CCChat April 2025.pdf - Flipbook - Page 32
You want to be back where you were, you
want that feeling back again. And he
says it too, remember what it was like,
it’s a promise of something wonderful
and good and there’s a hopefulness.
A lot of what people who have been
traumatised in childhood and
adulthood miss out on is feelings of
hope and I see that very much missing
in the lives of people who have been
abused.
They don’t even want to feel
too much hope because it never works
out for them and when they get hope
something always happens.
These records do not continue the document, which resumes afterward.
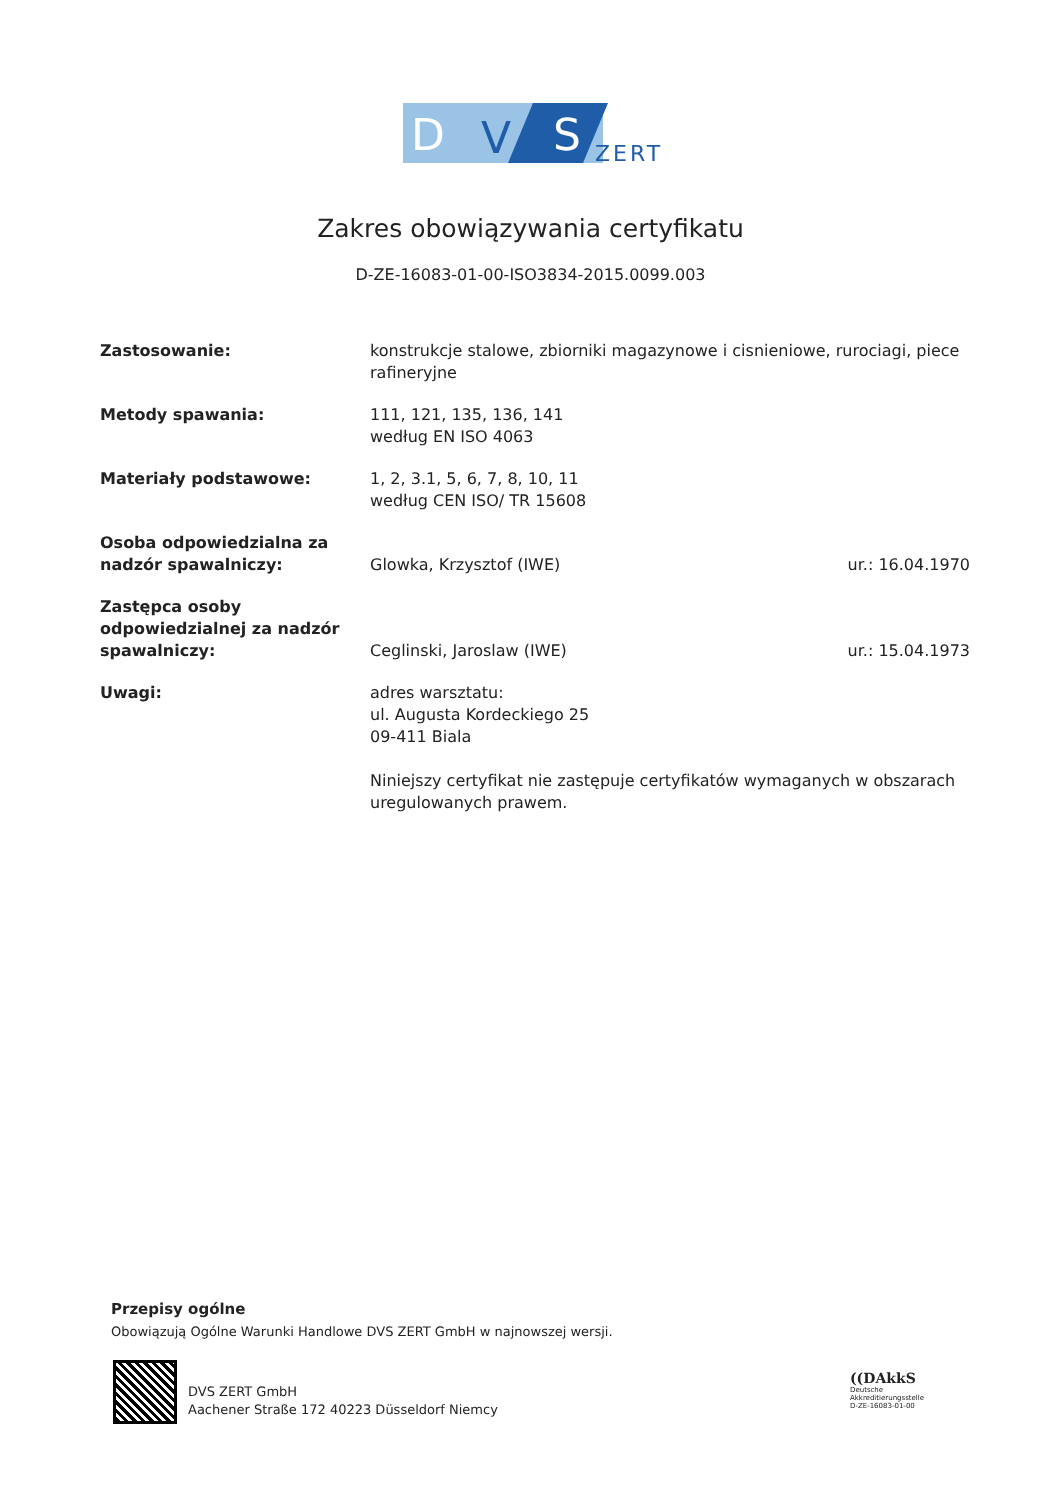D
V
S
ZERT
Zakres obowiązywania certyfikatu
D-ZE-16083-01-00-ISO3834-2015.0099.003
| Zastosowanie: | konstrukcje stalowe, zbiorniki magazynowe i cisnieniowe, rurociagi, piece rafineryjne | |
| Metody spawania: | 111, 121, 135, 136, 141 według EN ISO 4063 | |
| Materiały podstawowe: | 1, 2, 3.1, 5, 6, 7, 8, 10, 11 według CEN ISO/ TR 15608 | |
| Osoba odpowiedzialna za nadzór spawalniczy: | Glowka, Krzysztof (IWE) | ur.: 16.04.1970 |
| Zastępca osoby odpowiedzialnej za nadzór spawalniczy: | Ceglinski, Jaroslaw (IWE) | ur.: 15.04.1973 |
| Uwagi: | adres warsztatu: ul. Augusta Kordeckiego 25 09-411 Biala Niniejszy certyfikat nie zastępuje certyfikatów wymaganych w obszarach uregulowanych prawem. | |
Przepisy ogólne
Obowiązują Ogólne Warunki Handlowe DVS ZERT GmbH w najnowszej wersji.
DVS ZERT GmbH
Aachener Straße 172 40223 Düsseldorf Niemcy
((DAkkS
Deutsche
Akkreditierungsstelle
D-ZE-16083-01-00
So even
when things are ok, things will fall
down again and there will be
disappointment so it’s like you almost
don’t want to get to feel ok because it’s
inevitably going to be followed by a
loss.
Especially, I imagine, if your abuser
is the kind of person who tells you that
you ruin everything you touch,
everything you’re involved in turns to
shit and it just reinforces that
message.
And when you’ve got that beginning bit,
where it’s all lovely and nice, and they are
promising you the universe, there’s hope
there, that things are going to be better,
it’s not going to be awful anymore. You’ve
been rescued, you’ve been saved and it’s
going to be ok and wanting to feel that
protected feeling which you didn’t get as
a child, well of course you want it, why
shouldn’t you want it? There’s no
reason to hate yourself for longing for
that feeling of security and love
because it is a normal human emotion.
It’s like resenting yourself for wanting
to feel happy.
What I find really strange is
that I’ve been in relationships where I
have loved deeper and the relationship
was healthier, but it’s only with this
relationship that I get all the dreams
and that literally still messes with my
head.
I think you feel ashamed of it.
Definitely. Why can’t I have a
dream about the guy that treated me
better, who I was more in love with,
why this total pilchard? And so I’m
angry at myself and yet the dreams
have absolutely no bearing on how I
feel when I’m awake and going about
my day to day activities.
And you know that people will look
at you and judge you and think why
would you feel that way? What they are
doing is speaking from a very strong
position of privilege and of judgement
when they decide that you’re doing it
because you’re some weak willed
individual.
And that you like being degraded,
you like being treated like shit.
Yes, and the police will treat you
like that - well you go back to them
anyway, you love it, you love this sort
of abuse, they will even say that. You
like getting knocked around, that’s
why you keep going back, but it
completely undermines what happens
in those situations where it is much
safer to stay and connect with the
abuser than to try and run away from
them. Because we know instinctively
that if you leave an abusive man, the
chances of being hurt are a lot higher.